◆ Directions: Using the records below, copy every line that holds the string "Groen".

◆ Dataset:
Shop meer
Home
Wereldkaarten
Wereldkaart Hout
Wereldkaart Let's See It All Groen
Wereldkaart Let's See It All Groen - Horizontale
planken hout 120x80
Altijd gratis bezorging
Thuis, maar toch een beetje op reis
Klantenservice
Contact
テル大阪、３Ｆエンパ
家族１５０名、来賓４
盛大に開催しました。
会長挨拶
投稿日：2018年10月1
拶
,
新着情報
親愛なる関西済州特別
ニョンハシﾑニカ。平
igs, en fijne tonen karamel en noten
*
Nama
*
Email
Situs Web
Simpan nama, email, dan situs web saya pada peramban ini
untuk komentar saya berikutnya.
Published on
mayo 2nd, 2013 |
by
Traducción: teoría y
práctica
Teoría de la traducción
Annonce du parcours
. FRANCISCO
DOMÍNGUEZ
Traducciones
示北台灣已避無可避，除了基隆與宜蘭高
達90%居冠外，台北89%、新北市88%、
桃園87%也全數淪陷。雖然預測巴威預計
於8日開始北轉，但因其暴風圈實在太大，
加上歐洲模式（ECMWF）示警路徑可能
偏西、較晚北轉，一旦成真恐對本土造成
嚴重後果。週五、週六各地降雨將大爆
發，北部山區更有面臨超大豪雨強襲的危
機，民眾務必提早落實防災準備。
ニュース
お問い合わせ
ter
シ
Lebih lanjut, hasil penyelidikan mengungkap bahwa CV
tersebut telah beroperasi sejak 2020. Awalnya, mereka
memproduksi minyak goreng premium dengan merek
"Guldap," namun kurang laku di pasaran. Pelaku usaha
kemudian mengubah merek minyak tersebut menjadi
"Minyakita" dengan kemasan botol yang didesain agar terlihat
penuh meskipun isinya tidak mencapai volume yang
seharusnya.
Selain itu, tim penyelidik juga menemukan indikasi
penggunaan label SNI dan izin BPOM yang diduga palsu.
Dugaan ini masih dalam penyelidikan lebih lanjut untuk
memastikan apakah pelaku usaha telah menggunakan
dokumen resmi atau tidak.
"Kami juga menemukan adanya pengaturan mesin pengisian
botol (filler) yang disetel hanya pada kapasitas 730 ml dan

◆ Response for this exercise:
Wereldkaart Let's See It All Groen
Wereldkaart Let's See It All Groen - Horizontale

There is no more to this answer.